__Do this__: Retype each of the entries below exactly as shown, line for line, but leave the pictures out.
· · ·
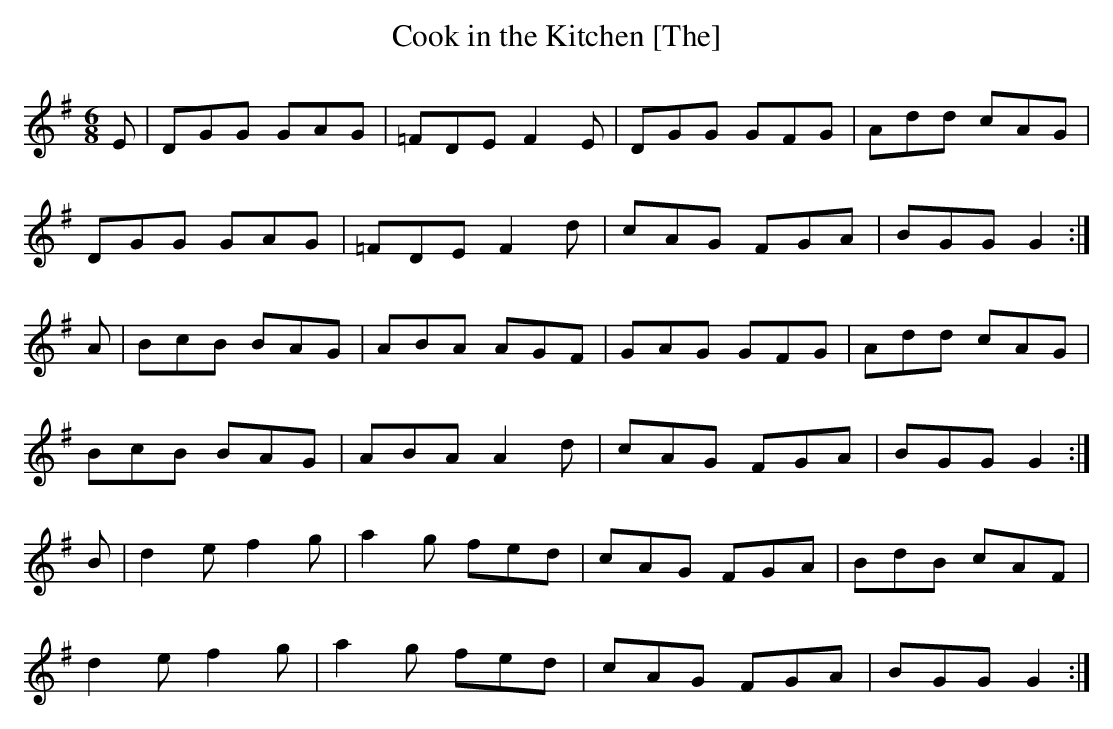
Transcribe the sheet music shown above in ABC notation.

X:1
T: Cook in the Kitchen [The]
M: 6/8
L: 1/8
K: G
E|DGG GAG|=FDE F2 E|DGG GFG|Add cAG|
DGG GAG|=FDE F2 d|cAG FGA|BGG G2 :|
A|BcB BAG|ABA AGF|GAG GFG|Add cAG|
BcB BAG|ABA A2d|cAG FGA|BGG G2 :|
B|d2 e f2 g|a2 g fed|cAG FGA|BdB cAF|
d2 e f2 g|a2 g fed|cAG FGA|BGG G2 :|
· · ·
__Answer to the exercise__:
Transcribe the sheet music shown above in ABC notation.

X:1
T: Cook in the Kitchen [The]
M: 6/8
L: 1/8
K: G
E|DGG GAG|=FDE F2 E|DGG GFG|Add cAG|
DGG GAG|=FDE F2 d|cAG FGA|BGG G2 :|
A|BcB BAG|ABA AGF|GAG GFG|Add cAG|
BcB BAG|ABA A2d|cAG FGA|BGG G2 :|
B|d2 e f2 g|a2 g fed|cAG FGA|BdB cAF|
d2 e f2 g|a2 g fed|cAG FGA|BGG G2 :|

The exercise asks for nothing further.